Abstract

It can be difficult to face dementia. Despite the lives, the billions, the decades spent, it sometimes seems so little is known. The cupboard of treatments and answers can seem so bare. So let me, as a practitioner and family member, be the first of hopefully many to offer thanks to Drs. Boltz and Galvin, and all their collaborators. Thanks for meticulously constructing a manual of all the best available evidence on the care of the patient AND the family suffering with dementia. For there are some answers to sustain us as we move forward.
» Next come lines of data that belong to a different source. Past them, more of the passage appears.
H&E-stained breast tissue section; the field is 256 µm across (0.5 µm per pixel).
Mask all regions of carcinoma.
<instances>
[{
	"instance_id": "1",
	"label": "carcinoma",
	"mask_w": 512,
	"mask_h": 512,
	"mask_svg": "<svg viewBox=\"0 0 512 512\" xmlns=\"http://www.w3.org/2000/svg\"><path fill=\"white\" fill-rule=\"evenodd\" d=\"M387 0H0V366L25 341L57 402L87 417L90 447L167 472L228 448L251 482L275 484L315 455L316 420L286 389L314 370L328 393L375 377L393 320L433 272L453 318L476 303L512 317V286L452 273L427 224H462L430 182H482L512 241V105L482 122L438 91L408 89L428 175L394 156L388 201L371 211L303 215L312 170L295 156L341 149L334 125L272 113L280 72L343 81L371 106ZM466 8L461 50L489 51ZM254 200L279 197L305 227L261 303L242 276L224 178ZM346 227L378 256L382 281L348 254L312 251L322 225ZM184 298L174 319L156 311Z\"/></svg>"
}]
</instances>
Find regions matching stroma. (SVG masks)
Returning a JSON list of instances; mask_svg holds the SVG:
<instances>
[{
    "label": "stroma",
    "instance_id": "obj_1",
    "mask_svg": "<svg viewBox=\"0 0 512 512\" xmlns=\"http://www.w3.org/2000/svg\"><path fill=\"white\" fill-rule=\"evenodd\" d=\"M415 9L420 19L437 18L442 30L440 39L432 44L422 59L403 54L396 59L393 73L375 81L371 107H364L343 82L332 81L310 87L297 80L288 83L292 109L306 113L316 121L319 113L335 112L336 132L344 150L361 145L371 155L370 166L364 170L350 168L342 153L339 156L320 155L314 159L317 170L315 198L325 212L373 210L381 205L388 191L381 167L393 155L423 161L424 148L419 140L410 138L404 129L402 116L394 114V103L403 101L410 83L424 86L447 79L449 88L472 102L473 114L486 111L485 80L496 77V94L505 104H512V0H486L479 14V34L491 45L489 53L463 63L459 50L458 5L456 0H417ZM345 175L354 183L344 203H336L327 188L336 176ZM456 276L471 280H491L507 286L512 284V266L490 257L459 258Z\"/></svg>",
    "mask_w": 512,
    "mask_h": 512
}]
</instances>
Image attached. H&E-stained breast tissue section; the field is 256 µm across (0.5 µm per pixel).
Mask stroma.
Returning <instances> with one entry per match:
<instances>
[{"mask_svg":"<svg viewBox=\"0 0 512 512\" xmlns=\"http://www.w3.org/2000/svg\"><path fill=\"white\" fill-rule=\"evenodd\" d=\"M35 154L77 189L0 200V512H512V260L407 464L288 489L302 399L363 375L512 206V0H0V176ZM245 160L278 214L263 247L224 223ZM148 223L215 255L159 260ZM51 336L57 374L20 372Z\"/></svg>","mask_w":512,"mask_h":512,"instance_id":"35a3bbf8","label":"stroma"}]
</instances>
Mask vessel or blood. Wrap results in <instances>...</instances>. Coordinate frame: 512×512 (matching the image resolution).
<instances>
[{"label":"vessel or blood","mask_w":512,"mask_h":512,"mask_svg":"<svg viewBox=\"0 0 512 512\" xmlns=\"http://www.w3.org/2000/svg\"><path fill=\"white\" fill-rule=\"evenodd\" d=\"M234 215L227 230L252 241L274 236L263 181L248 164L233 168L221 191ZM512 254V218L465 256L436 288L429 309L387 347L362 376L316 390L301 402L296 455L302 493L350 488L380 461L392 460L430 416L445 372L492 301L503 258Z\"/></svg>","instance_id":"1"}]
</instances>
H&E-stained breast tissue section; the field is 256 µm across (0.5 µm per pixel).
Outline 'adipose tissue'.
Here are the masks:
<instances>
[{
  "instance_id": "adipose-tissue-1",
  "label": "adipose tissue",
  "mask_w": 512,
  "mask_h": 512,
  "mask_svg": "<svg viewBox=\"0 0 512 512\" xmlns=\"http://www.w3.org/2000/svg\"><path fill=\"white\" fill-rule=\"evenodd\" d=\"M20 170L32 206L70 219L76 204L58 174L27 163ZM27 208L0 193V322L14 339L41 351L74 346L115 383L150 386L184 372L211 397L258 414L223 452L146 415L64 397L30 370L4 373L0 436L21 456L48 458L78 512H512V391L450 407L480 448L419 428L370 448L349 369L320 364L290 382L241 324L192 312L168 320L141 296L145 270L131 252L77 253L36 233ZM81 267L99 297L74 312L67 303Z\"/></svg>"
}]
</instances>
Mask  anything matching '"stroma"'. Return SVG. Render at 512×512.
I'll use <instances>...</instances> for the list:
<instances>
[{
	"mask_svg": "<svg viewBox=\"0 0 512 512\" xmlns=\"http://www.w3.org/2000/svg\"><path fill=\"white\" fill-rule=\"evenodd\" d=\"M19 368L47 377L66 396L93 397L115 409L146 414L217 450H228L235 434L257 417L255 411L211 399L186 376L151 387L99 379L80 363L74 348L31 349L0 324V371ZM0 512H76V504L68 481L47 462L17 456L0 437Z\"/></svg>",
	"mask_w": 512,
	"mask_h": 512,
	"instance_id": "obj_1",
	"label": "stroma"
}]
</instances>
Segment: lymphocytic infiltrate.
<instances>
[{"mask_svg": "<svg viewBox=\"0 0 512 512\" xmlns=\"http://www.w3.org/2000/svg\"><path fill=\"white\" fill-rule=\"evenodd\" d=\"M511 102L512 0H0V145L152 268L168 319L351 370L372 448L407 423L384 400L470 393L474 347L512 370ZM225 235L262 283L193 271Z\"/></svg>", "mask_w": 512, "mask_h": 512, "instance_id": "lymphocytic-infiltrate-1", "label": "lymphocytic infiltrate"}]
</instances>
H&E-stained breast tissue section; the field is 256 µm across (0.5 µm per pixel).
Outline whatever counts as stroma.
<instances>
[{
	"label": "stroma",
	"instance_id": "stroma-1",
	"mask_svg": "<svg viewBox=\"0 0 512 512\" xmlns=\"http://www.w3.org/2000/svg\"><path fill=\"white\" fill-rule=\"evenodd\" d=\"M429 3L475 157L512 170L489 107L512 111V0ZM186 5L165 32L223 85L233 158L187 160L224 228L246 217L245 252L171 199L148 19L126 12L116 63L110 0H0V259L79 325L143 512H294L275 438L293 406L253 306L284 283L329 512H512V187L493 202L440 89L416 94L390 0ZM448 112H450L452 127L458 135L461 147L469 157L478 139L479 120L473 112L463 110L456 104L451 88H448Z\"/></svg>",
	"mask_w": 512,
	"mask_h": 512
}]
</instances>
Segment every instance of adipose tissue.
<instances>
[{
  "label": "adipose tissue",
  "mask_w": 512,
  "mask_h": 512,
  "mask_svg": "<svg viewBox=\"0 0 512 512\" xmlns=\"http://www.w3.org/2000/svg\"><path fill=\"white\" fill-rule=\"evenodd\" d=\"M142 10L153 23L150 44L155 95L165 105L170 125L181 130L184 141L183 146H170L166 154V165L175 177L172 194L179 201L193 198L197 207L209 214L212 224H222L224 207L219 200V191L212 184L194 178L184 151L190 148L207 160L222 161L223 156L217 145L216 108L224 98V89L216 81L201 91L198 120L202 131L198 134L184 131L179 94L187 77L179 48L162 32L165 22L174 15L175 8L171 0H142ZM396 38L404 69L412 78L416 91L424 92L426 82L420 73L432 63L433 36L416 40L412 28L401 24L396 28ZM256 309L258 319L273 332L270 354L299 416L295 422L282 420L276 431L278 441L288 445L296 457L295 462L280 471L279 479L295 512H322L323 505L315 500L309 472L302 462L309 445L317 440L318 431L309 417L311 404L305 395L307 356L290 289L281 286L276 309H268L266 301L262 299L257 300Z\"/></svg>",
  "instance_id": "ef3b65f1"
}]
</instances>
Strategies to prevent and detect the illness, the best pharmacologic and non-pharmacologic strategies currently known, recommendations to change clinics, communities and caregivers approaches to the illness, all are carefully explored and meticulously footnoted. This text also gives ample attention to an aspect of the illness so often overlooked – its mutability. The reader will find thoughtful discussions of how a patient and family might transition through various levels of care and how we clinicians might offer our knowledge and voices to make such transitions easier, both on an individual and public policy level. We are urged to reconsider definitions and old conceptions to embrace new opportunities – homes and communities that are designed to support the member with dementia, rather than feel intruded upon by a “dementia patient.” Space is also given over in nearly every chapter to remind us of the value of basic tenets of healthcare that become especially valuable in this context. Get to know the patient and the family. Provide friendly and knowledgeable faces and their diligent services.
Doctors, family members, nurses, patients, psychologists, social workers – all came together to create this volume. I can only hope, and recommend, that this book be read and used by a wide audience.